The brutal history of Peterloo

As director Mike Leigh’s film tells the story of the Peterloo massacre, Simon Basketter argues the events show how the ruling class reacts when its position is threatened
For days people prepared their banners, practised hymns and marched with bands. In the summer of 1819, Lancashire was filled with excitement.

A campaign for parliamentary reform had called a mass meeting in St Peter’s Field in Manchester, to be addressed by some of the foremost radical speakers of the time.

On Monday 16 August the field was packed with at least 60,000 men, women and children.

As the radical speaker Henry Hunt took to the stage, the mood rapidly changed. Watching from the edge of the field, local magistrates ordered mounted yeomanry to clear the area.

They charged, followed by cavalry hussars. Their sabres flashed and the air became thick with the noise of thundering hooves and the screams of the injured.

At least 18 died from their injuries, including a two year old child and a pregnant woman. Over 600 were injured.

Within moments, recalled the radical Samuel Bamford, most of the crowd had fled.

But “several mounds of human beings still remained where they had fallen, crushed down and smothered.

Some of these still groaning, others with staring eyes, were gasping for breath, and others would never breathe more.

“All was silent save those low sounds, and the occasional snorting and pawing of steeds.”

A cavalryman’s sabre came down on John Lees. Another came up behind the 22 year old factory worker and slashed his right elbow to the bone.

He was then severely beaten by men wielding truncheons. Lees died from his wounds on 7 September.

Major Thomas Dyneley saw the deserted place strewn with the refuse of conflict. “In short,” he said with relish, “the field was as complete as I had ever seen one after an action.”

A poster warning that military exercises relating to ‘sedition and treasonable purposes’ are illegal

Lees and Dyneley had both fought at the Battle of Waterloo in 1815 with the Royal Horse Artillery.

Murder

A friend wrote that Lees said, “At Waterloo there was man to man; but at Manchester it was downright murder.”

Major Dyneley wrote in his report that the “first action of the Battle of Manchester is over, and has I am happy to say ended in the complete discomfiture of the enemy”.

On the day itself, a group of special constables taunted wounded protesters by shouting,

“This is Waterloo for you! This is Waterloo.”

Within days the Manchester Observer newspaper had started calling it Peterloo.

The massacre took place during the severe economic depression that followed two decades of war. The government, spooked by the spectre of revolution, fretted that any reform would bring insurrection.

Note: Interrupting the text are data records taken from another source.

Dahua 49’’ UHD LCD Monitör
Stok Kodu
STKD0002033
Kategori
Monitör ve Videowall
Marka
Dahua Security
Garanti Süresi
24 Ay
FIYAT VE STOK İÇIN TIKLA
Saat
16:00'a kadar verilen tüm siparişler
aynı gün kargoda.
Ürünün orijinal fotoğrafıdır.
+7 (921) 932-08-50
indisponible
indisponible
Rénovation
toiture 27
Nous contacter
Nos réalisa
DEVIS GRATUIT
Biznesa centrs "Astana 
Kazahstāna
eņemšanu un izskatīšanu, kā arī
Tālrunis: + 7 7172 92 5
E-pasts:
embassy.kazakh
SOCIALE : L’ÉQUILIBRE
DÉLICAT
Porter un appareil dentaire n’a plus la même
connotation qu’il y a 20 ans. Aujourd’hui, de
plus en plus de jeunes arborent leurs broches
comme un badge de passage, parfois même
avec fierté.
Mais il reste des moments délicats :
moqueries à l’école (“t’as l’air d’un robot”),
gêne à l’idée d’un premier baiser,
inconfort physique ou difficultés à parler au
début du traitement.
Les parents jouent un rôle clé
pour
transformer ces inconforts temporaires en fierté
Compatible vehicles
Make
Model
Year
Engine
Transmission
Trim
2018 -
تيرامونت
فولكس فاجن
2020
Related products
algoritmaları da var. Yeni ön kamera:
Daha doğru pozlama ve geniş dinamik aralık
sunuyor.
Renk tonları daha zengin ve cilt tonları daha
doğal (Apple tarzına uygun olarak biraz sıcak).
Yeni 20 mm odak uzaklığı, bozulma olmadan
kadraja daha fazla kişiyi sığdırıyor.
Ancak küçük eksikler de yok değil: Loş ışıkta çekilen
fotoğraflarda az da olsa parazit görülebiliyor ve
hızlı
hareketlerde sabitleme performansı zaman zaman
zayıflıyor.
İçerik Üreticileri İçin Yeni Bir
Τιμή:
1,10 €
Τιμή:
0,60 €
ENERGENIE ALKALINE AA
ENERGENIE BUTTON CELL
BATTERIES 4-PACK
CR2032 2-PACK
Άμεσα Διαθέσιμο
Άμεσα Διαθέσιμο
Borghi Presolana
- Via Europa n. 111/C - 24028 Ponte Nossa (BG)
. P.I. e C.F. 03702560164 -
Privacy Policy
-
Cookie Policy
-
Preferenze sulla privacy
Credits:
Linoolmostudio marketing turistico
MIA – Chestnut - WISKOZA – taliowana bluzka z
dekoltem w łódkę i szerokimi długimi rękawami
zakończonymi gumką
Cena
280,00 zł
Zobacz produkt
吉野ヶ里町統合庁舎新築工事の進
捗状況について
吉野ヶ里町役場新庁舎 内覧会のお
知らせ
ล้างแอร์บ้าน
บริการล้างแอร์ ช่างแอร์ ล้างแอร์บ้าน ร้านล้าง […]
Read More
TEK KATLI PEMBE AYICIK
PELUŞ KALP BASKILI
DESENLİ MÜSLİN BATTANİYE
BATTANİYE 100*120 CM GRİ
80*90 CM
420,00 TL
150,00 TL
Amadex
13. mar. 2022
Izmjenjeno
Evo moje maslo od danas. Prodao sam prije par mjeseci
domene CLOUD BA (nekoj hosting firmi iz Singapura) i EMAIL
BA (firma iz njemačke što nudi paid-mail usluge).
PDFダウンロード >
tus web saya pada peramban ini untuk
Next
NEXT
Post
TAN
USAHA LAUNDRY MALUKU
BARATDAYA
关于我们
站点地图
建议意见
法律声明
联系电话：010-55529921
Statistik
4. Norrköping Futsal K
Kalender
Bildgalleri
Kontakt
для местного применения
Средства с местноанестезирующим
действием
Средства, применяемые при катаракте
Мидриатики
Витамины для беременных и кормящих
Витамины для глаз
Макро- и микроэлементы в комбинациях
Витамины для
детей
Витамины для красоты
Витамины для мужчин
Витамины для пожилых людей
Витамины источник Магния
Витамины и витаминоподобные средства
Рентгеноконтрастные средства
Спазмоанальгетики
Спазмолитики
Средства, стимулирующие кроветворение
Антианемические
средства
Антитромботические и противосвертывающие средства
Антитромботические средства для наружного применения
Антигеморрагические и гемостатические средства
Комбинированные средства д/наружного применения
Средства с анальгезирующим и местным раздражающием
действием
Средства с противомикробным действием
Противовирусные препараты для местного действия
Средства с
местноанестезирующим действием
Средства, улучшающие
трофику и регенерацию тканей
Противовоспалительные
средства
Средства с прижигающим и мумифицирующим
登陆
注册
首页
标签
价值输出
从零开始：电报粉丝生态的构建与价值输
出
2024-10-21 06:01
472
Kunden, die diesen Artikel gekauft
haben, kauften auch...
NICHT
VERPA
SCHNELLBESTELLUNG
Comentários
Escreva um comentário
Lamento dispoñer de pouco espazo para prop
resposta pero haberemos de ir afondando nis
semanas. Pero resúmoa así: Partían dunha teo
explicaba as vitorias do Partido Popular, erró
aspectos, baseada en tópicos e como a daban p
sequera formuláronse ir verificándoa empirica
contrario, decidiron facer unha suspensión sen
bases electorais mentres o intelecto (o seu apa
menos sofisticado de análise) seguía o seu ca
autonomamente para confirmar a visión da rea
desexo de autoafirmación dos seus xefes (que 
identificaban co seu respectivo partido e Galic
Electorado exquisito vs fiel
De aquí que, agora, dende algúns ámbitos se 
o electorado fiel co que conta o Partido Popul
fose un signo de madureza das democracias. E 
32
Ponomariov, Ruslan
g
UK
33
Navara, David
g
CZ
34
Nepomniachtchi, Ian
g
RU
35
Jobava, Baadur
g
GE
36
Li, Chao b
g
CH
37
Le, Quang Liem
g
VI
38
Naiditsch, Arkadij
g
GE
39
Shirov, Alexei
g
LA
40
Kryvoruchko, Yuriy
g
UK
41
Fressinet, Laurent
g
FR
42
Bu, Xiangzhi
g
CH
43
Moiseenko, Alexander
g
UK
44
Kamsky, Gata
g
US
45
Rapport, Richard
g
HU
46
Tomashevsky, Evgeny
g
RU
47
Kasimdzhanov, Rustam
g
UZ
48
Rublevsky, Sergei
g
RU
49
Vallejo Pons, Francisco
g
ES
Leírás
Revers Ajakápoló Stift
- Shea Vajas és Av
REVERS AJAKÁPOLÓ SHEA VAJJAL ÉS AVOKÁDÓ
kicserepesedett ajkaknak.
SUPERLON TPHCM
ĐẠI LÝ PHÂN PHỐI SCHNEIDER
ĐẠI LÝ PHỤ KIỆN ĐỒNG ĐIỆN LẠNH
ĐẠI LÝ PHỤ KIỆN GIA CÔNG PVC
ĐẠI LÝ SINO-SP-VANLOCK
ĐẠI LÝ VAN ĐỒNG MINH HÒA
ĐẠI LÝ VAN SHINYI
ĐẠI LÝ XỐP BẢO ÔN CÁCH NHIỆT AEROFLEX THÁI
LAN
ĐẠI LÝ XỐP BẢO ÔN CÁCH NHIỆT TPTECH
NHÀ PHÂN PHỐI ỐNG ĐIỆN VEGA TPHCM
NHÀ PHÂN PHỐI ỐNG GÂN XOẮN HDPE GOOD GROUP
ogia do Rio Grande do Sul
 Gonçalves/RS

Manchester was a city, The Times newspaper reported, where thousands of spinners and weavers lived in “squalid wretchedness” and “repulsive depravity”.

Britain in the 1810s was haunted by the fear of Jacobinism from the revolution that had overthrown the monarchy in France. Meanwhile only one in ten men—and no women—could vote, while many towns had no MPs at all.

There was pressure for reforms from some of the middle class as well as workers.

The instincts of Lord Liverpool’s Tory government were always repressive.

In 1817, an attack on the Prince Regent’s carriage prompted the government to suspend the right to appeal unlawful imprisonments. It also clamped down on “seditious” meetings.

In response at one Stockport rally, a speaker wished for a “sword in my hand to cut off the heads of all tyrants”.

Another told the crowd that they must “get all armed for nothing but sword in hand will do at all—Liberty or death!”

But conspiratorial insurrectionism had generally been crushed by infiltration by government spies.

That peaceful petitioning had proved ineffectual meant reformers for political change had to look to mass mobilisation.

Demands

That meant that demands for political reform started to coincide and merge with broader demands.

Henry Hunt insisted that a great deal of radical effort remained focused on the election of MPs and the sponsorship of moderate reform bills.

But conflict over tactics between the reformers in London led Hunt and others to look to the provinces, and to mass meetings, to build pressure for change.

A mass meeting held at Palace Yard, Westminster, in September 1818, denounced the Prince Regent.

It asserted the sovereignty of the people and demanded their rightful share for workers in the fruits of their labour.